Page 34 of Spawn's Suffering


Font Size:

“Exactly. That was shitty of him, and when I see him again, I’ll say something. But I’m not without fault. I’m…yeah.”

For a car ride with such a morbid purpose, I found myself feeling surprisingly relieved and light. It was like I’d carried the weight of my own mistakes on my shoulders but refused to acknowledge it because of what Corey had done. And make no mistake, Corey had fucked up terribly, and if he didn’t show any signs of contrition when—no, if—we met up again, then I could walk away from him without looking back once.

But it was mighty relieving to know I could look back at a situation as emotionally tense and wrought as that one and find a way forward. It was freeing, honestly. It felt good. It felt…empowering.

“Do you think you two will talk again?” Hailey asked.

She didn’t sound like she was sensing what I was feeling. Which was almost for the better, really. If I was to meet with Corey again, I didn’t want outside encouragement. I wanted it to come purely from my own decisions.

“If we bump into each other, maybe,” I said. “I’ll text him back to thank him at some point, but I doubt that I’ll ask to meet.”

But I didn’t say I wouldn’t. My sister nodded.

“Makes sense.”

By this point, the somber mood had returned, and no more conversation was had until we had to get gas about forty minutes later. But by the time that happened, I’d already made up my mind.
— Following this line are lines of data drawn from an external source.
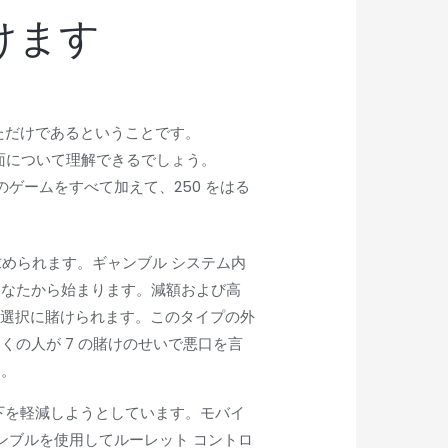
けます
ただけであるということです。
側面について理解できるでしょう。
ゲームをすべて加えて、250 をはる
求められます。ギャンブル システム内
あなたから始まります。減額および高
て特定の選択に賭けられます。このタイプの外
の人が 7 の賭けのせいで悪口を言
す。
下を軽減しようとしています。モバイ
ンブルを使用してルーレット コントロ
Yes, I would have coffee with Corey.

I wanted to see if he had grown up too. I wanted to see if he’d matured from the bullshit that had afflicted both of us in the latter part of our relationship. And, yes, I wanted to see if I still felt the faintest flickers of a spark when I saw him.

Maybe this was stupid. It certainly would have been even a few months ago. But I felt I was now at the point where I could put my emotions to the side when appropriate to gauge it. And if I wound up being triggered as I had when he surprised me outside Sam’s house, I knew I wouldn’t be ready.

* * *

The night hit, and we had finally made it to Odessa. I had asked Hailey on the ride down if she wanted to go to the house, but she’d said no. With what little savings we had, we found a cheap motel that reeked of cigarette smoke and put our stuff down.

We had our plan for tomorrow. Fill out paperwork. Affirm some things. Start the process of cleaning out the house before putting it on the market. All things that would take time. But all things we needed to do.

Before I went to bed, however, I allowed myself to do something hopeful for the future.

I grabbed my phone, pulled up the message from Corey, and typed back.

“I appreciate it. Things are hard here, and they’re better said in person. Let me know if you want to meet for coffee.”

I hit send before I had the chance to overanalyze my words. I didn’t want to come across as sounding too romantic, as I didn’t even know if Corey was someone good for me. He had to prove it first.

But just the fact that I’d even given him the chance said a lot about where we were.

And sure enough, less than a minute later, he responded.

“Yes. Let me know when you’re available.”

A few texts later of letting him know that I was out of town but would be returning soon, it was official.

I would be seeing Corey again.

And it was both terrifying and enthralling to know that there were possibilities on both ends of the spectrum.